The parser is not very interesting, it's just an implementation of the CSS 3
parsing module. The latest iteration of the selector parser is pretty good. The
media query parser is horrible and should be rewritten. And the CSS value parser
works OK, but is missing features like variables.

Cascading is slow, though it could be slower. Chawan has style caching, so
re-styles are normally very fast. Also, a hash map is used for reducing initial
style calculation times. However, we don't have a Bloom filter yet.

## Layout

Layout can be found in the layout/ module.

It has some problems:

* CSS was designed for pixel-based displays, not for character-based ones. So we
  have to round a lot, and sometimes this goes wrong. (This is mostly solved by
  some basic heuristics inside the layout engine.)
* Some (now) commonly used features like grid are not implemented, so websites
  using those look ugly.
* It's slow on large documents, because we don't have partial layouting
  capabilities.

A good layout engine would be able to skip layouting of contents before/after
the currently visible part of the screen, especially in plain text files. Sadly
we don't have this functionality; everything is laid out again from scratch
every time we may have to re-layout.

Our layout engine is a rather simple procedural layout implementation. It runs
in two passes.

In the first pass, it generates the layout tree; this is important because rules
for generating anonymous boxes are surprisingly involved. (Specifically,
anonymous inline box handling is kind of a mess.)

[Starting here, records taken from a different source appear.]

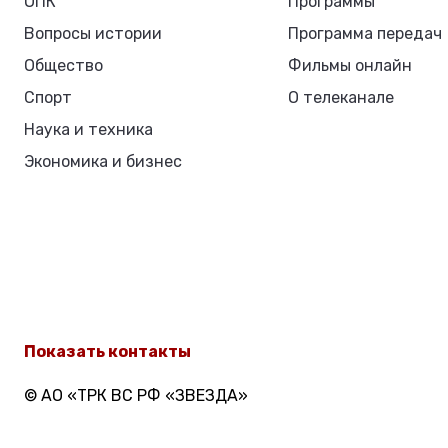
ОПК
Программы
Вопросы истории
Программа передач
Общество
Фильмы онлайн
Спорт
О телеканале
Наука и техника
Экономика и бизнес
Показать контакты
© АО «ТРК ВС РФ «ЗВЕЗДА»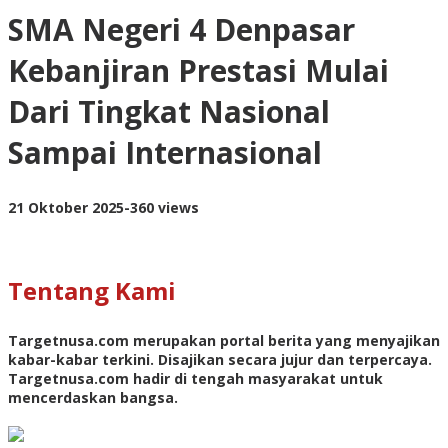
4
SMA Negeri 4 Denpasar
Denpasar
Kebanjiran
Kebanjiran Prestasi Mulai
Prestasi
Mulai
Dari Tingkat Nasional
Dari
Tingkat
Sampai Internasional
Nasional
Sampai
Internasional
oleh
21 Oktober 2025
-
360 views
targetnusa
Tentang Kami
Targetnusa.com
merupakan portal berita yang menyajikan
kabar-kabar terkini. Disajikan secara jujur dan terpercaya.
Targetnusa.com hadir di tengah masyarakat untuk
mencerdaskan bangsa.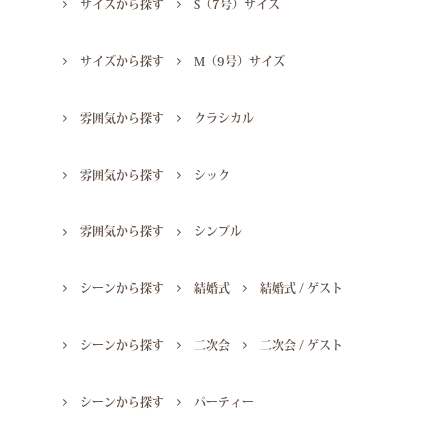
サイズから探す
S（7号）サイズ
サイズから探す
M（9号）サイズ
雰囲気から探す
クラシカル
雰囲気から探す
シック
雰囲気から探す
シンプル
シーンから探す
結婚式
結婚式 / ゲスト
シーンから探す
二次会
二次会 / ゲスト
シーンから探す
パーティー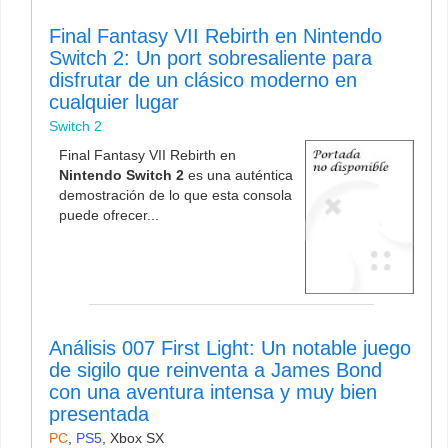
Final Fantasy VII Rebirth en Nintendo
Switch 2: Un port sobresaliente para
disfrutar de un clásico moderno en
cualquier lugar
Switch 2
Final Fantasy VII Rebirth en
Nintendo Switch 2
es una auténtica
demostración de lo que esta consola
puede ofrecer...
Análisis 007 First Light: Un notable juego
de sigilo que reinventa a James Bond
con una aventura intensa y muy bien
presentada
PC
,
PS5
,
Xbox SX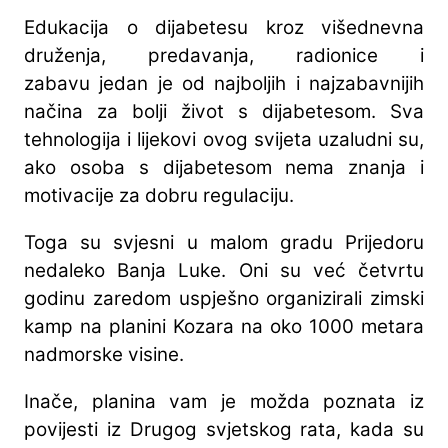
Edukacija o dijabetesu kroz višednevna
druženja, predavanja, radionice i
zabavu jedan je od najboljih i najzabavnijih
načina za bolji život s dijabetesom. Sva
tehnologija i lijekovi ovog svijeta uzaludni su,
ako osoba s dijabetesom nema znanja i
motivacije za dobru regulaciju.
Toga su svjesni u malom gradu Prijedoru
nedaleko Banja Luke. Oni su već četvrtu
godinu zaredom uspješno organizirali zimski
kamp na planini Kozara na oko 1000 metara
nadmorske visine.
Inače, planina vam je možda poznata iz
povijesti iz Drugog svjetskog rata, kada su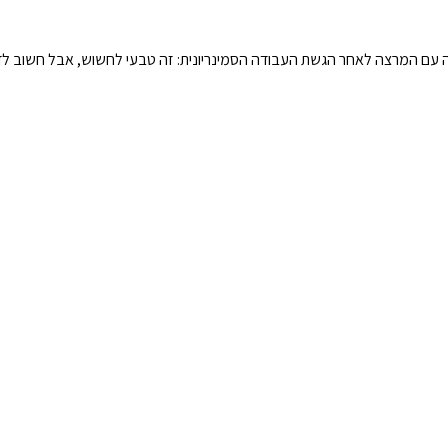
חה עם המרצה לאחר הגשת העבודה הסמינריונית: זה טבעי לחשוש, אבל חשוב ל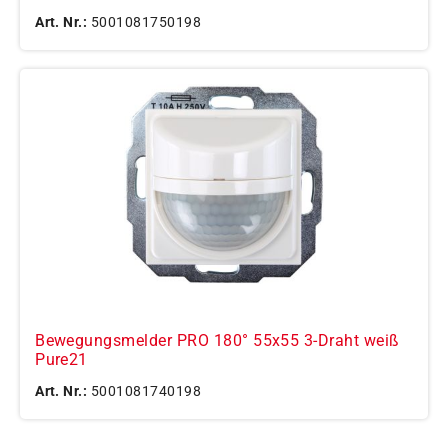
Art. Nr.:
5001081750198
Bewegungsmelder PRO 180° 55x55 3-Draht weiß
Pure21
Art. Nr.:
5001081740198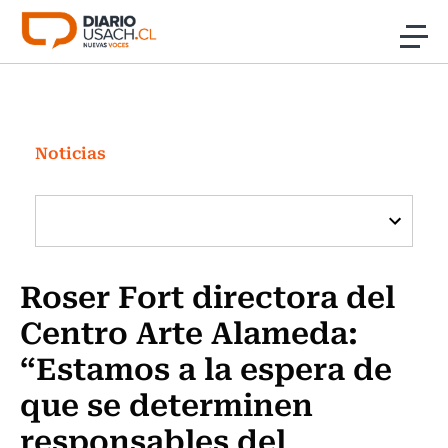
Click acá para ir directamente al contenido
Noticias
Investigación
Noticias
Cultura
Programas Radio y TV Usach
Roser Fort directora del
Centro Arte Alameda:
“Estamos a la espera de
que se determinen
responsables del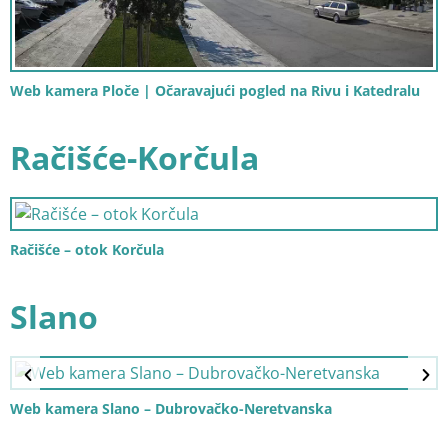
Web kamera Ploče | Očaravajući pogled na Rivu i Katedralu
Račišće-Korčula
Račišće – otok Korčula
Slano
Web kamera Slano – Dubrovačko-Neretvanska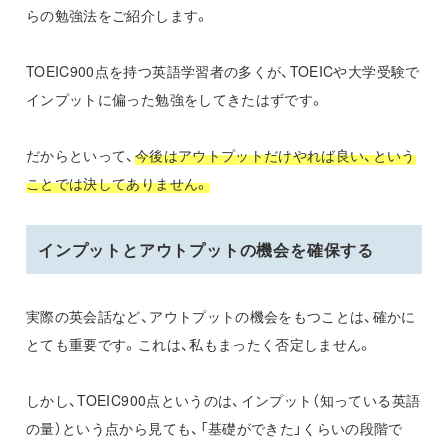
らの勉強法をご紹介します。
TOEIC900点を持つ英語学習者の多くが、TOEICや大学受験で
インプットに偏った勉強をしてきたはずです。
だからといって、
今後はアウトプットだけやれば良い、という
ことでは決してありません。
インプットとアウトプットの機会を確保する
実際の英会話など、アウトプットの機会をもつことは、確かに
とても重要です。これは、私もまったく否定しません。
しかし、TOEIC900点というのは、インプット（知っている英語
の量）という点から見ても、「基礎ができた」くらいの段階で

The second pass then does the actual arrangement of the boxes on the screen. The
output tree uses relative coordinates; that is, every box is positioned relative
to its parent.

Layout is fully recursive. This means that after a certain nesting depth, the
buffer will run out of stack space and promptly crash.

### Rendering

After layout is finished, the document is rendered onto a text-based canvas,
which is represented as a sequence of strings associated with their formatting.

Again, the entire document is rendered, which is the main reason why Chawan
performs poorly on large documents.

The positive side of this is that search is very simple (and fast), since we are
just running regexes over a linear sequence of strings.